Question 2: Are the effects of coffee consistent across different times of the day?#
Judging the data below, the morning seems to slow people down but tends to even out in the afternoon.
coffee_df.groupby('Time of the day')['Typing Speed in characters per minute'].mean()
Time of the day
Afternoon 219.344828
Evening 230.285714
Morning 211.000000
Name: Typing Speed in characters per minute, dtype: float64
sns.catplot(data=coffee_df,x='Time of the day', y='Typing Speed in characters per minute',kind='bar', hue='Caffeinated or Decaffeinated')
<seaborn.axisgrid.FacetGrid at 0x1c1ead8f0e0>

Question 3: Do certain coffee brands lead to better performance?#
While the graphs show a slight dip for Nescafe its a negligible amount.
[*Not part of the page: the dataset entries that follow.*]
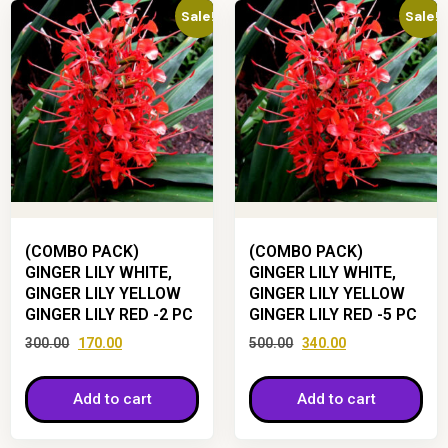
Sale!
Sale!
(COMBO PACK)
(COMBO PACK)
GINGER LILY WHITE,
GINGER LILY WHITE,
GINGER LILY YELLOW
GINGER LILY YELLOW
GINGER LILY RED -2 PC
GINGER LILY RED -5 PC
300.00
170.00
500.00
340.00
Add to cart
Add to cart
From this data set Id say these brands at least have similar effects.
sns.catplot(data=coffee_df,x='Coffee Brand', y='Typing Speed in characters per minute',kind='bar', hue='Caffeinated or Decaffeinated')
<seaborn.axisgrid.FacetGrid at 0x1c1eaced1f0>

coffee_df.groupby('Coffee Brand')['Typing Speed in characters per minute'].mean()
Coffee Brand
Folgers 222.583333
Himalayan 221.843750
Nescafe 216.814815
Name: Typing Speed in characters per minute, dtype: float64
Future analysis#
This data really is lacking. I feel for a future analysis more demographic info on participants is absolutely required. While we can determine in these cases people who drank caffeinated coffee out preformed others we have no Idea who were comparing too. Theres no age, size, or any information that could tell us who coffee does work on.